Thursday, January 6, 2011

See "Acquainted with the Night" in Palm Springs Next Week

A new documentary film, Acquainted with the Night, will be playing at the Palm Springs International Film Festival next week.

According to Michael McNamara, the film's director "The documentary examines night time around the world, and features amazing photography of night phenomena, time lapse photography and Aurora Borealis, and also looks at the consequences and effects of light pollution."

It is not as yet scheduled to be broadcast on U.S. TV so catching it at the film festival may be your only chance to see it for a while. It will be showing:

Tuesday January 11, 12.00pm -- Annenberg Auditorium

Thursday January 13, 12:00pm -- Camelot Theatres

Saturday January 15, 4:00pm -- Palm Canyon Theatre

Check out the trailer below:

You can also watch it directly here on YouTube.

Wednesday, January 5, 2011

Wednesday: Still Closed

The latest word is that there is some snow/ice lodged on the upper part of the dome of the 200-inch telescope in a place that can't easily be cleared. Since falling snow/ice poses a potential danger to visitors the observatory will be closed until it looks safe.

It is hoped that some direct sunlight today will help to clear the problem.

Out Giving Talks & A New Exhibit

Here are two pieces of news that are not for those local to Southern California.

Later this month I will be speaking about current research taking place at Palomar Observatory at the Seattle Astronomical Society's annual banquet. The talk will be on Sunday, January 30 and the details are on their website.

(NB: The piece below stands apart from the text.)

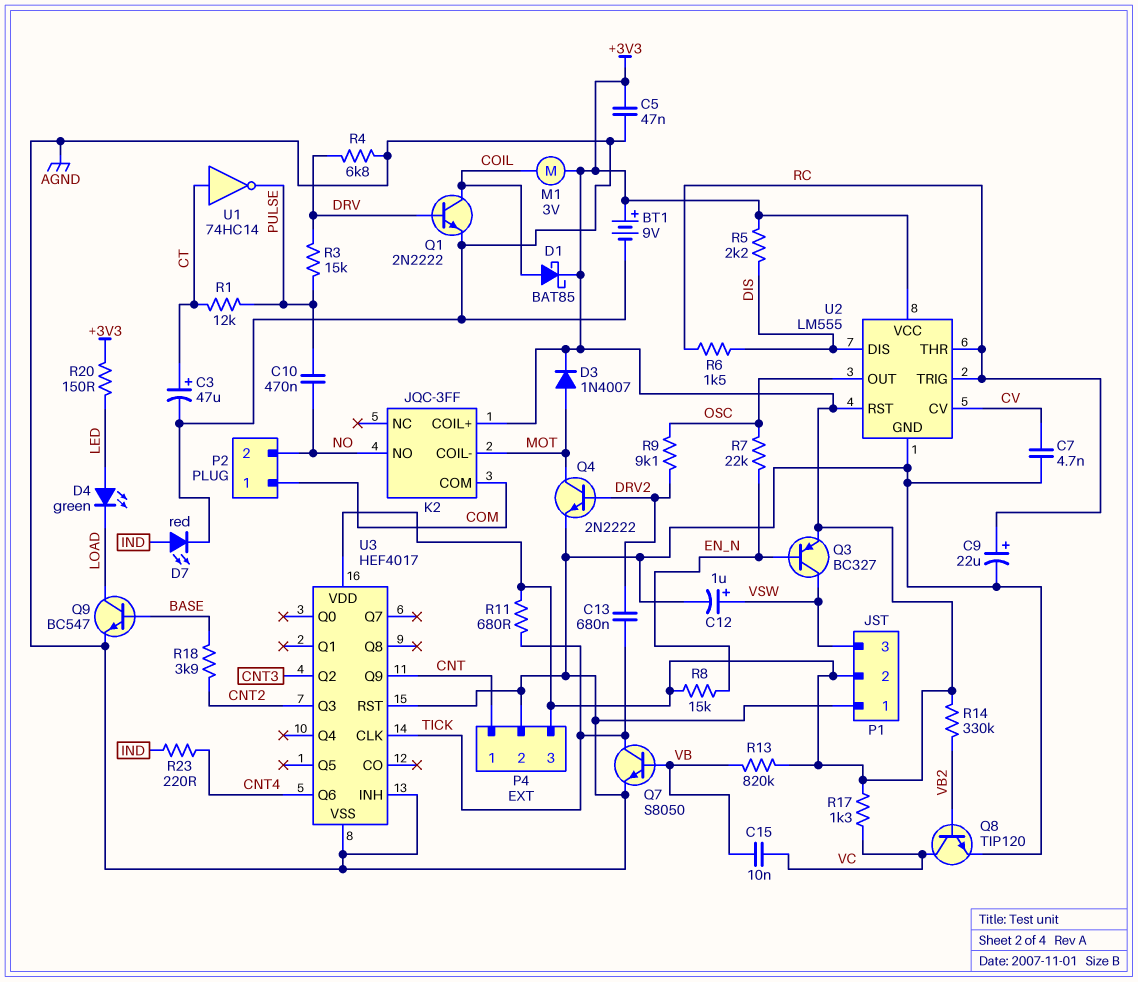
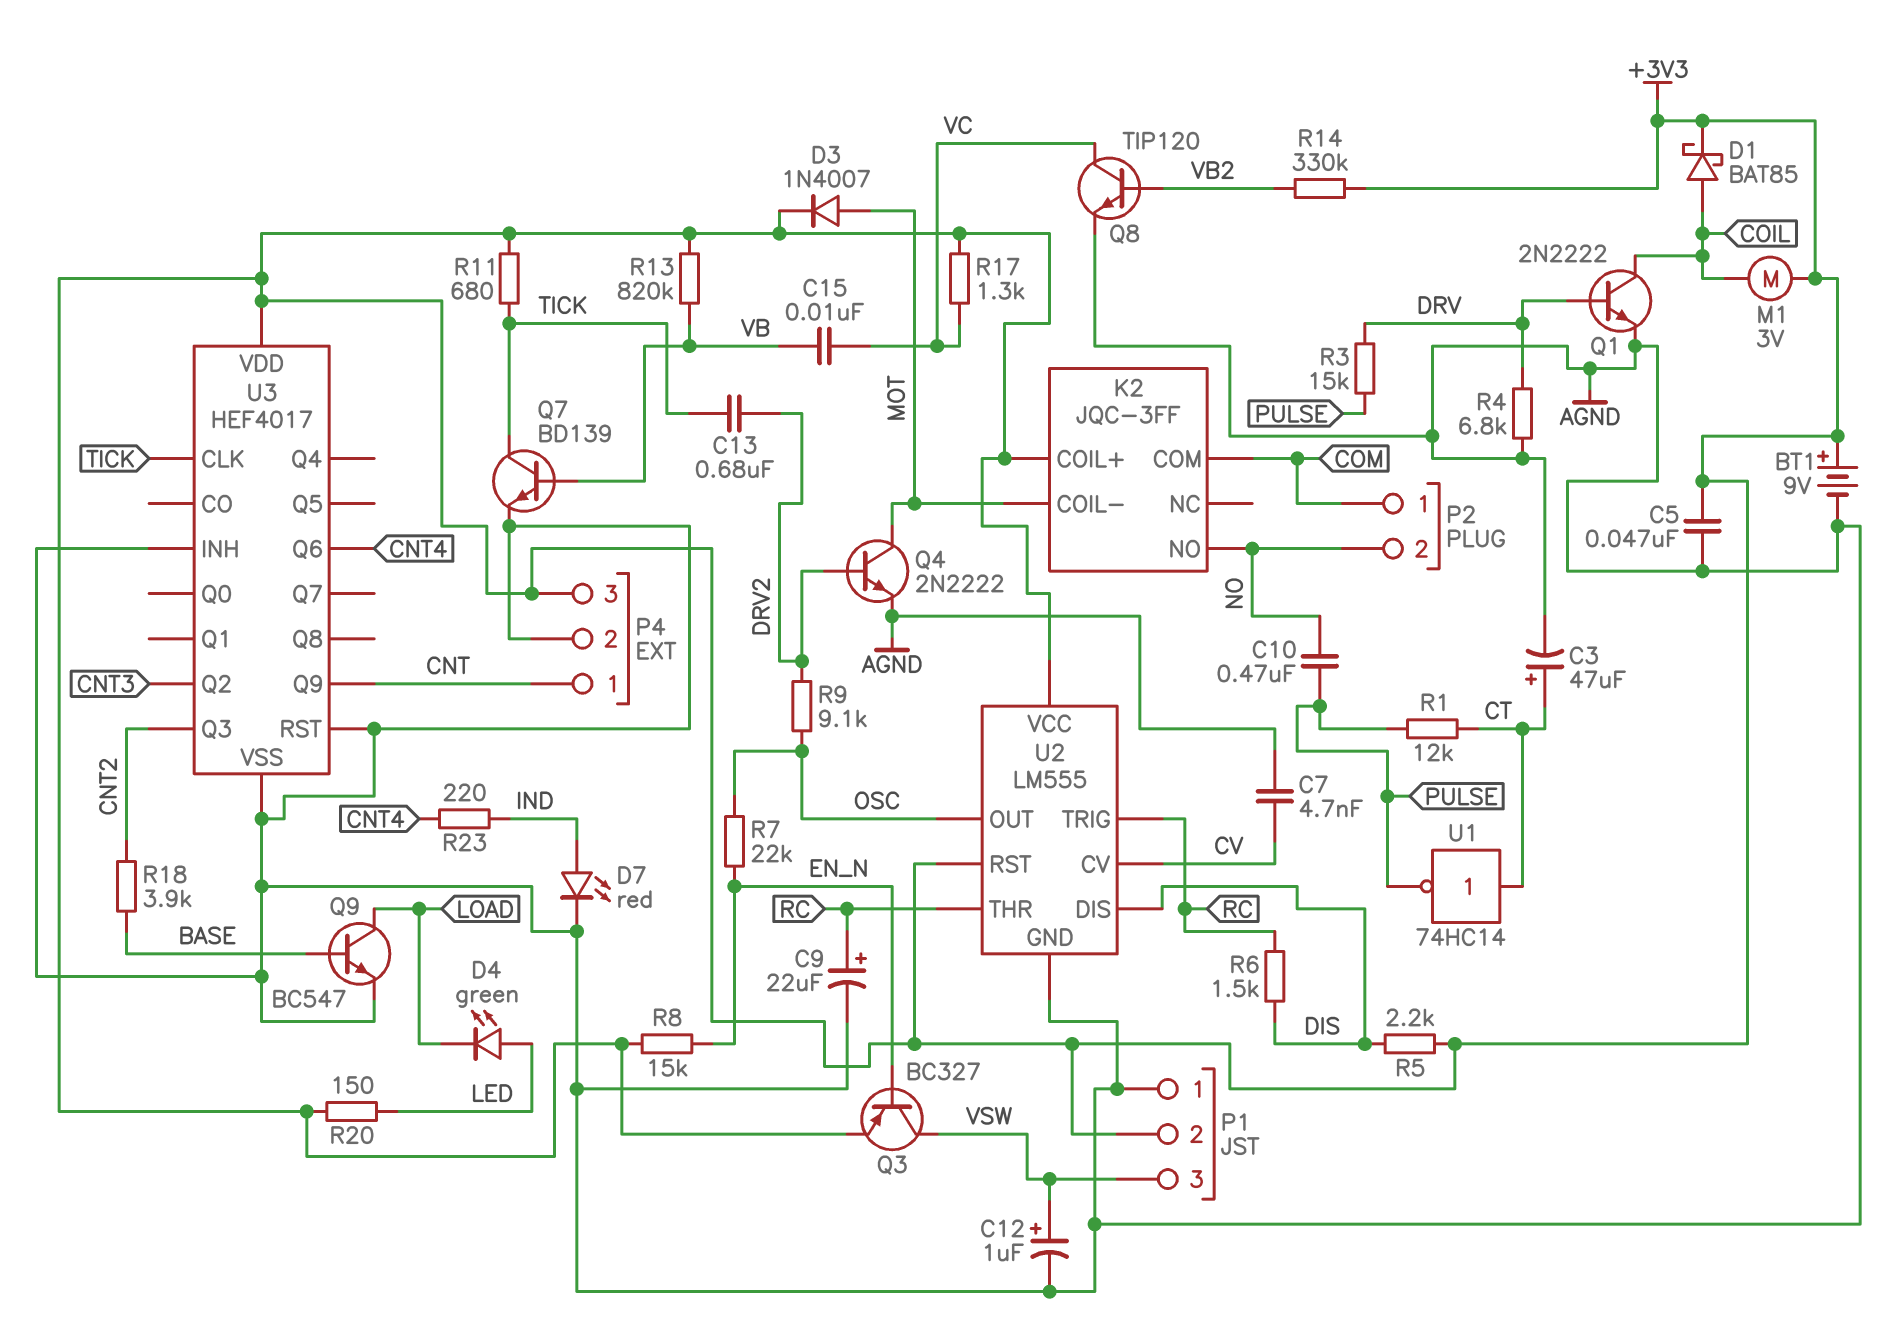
Q7: NPN S8050 (B VB, C TICK, E AGND) -> NPN BD139 (B VB, C TICK, E AGND)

On Monday, January 10 the Rakow Research Library at the Corning Museum of Glass will be opening a new exhibit: Mirror to Discovery The 200-inch Disk and the Hale Reflecting Telescope at Palomar. The exhibit runs until October 30, 2011 - so there is plenty of time to plan your trip to see it. I will be heading to Corning, NY to see the exhibit as I am giving an invited talk there about Palomar Observatory on March 24. The date is one day short of the 77th anniversary of the casting of the first, failed, 200-inch disk. This gigantic piece of glass became the centerpiece for the museum and it still on display.

Hopefully some of the people who follow this blog, but are far from Palomar Observatory will be able to attend.

Tuesday, January 4, 2011

Sorry, We're Closed

Yes, we are still closed to the public.

Remember you can check on the observatory's status by calling our Public Information Recording: (760) 742-2119.

Saturday, January 1, 2011

Still Closed

Icy conditions persist at Palomar Observatory and in many places on the roads in the area. As a result the observatory remains closed to the public today.


Happy New Year. May you all have clear dark skies in the coming year.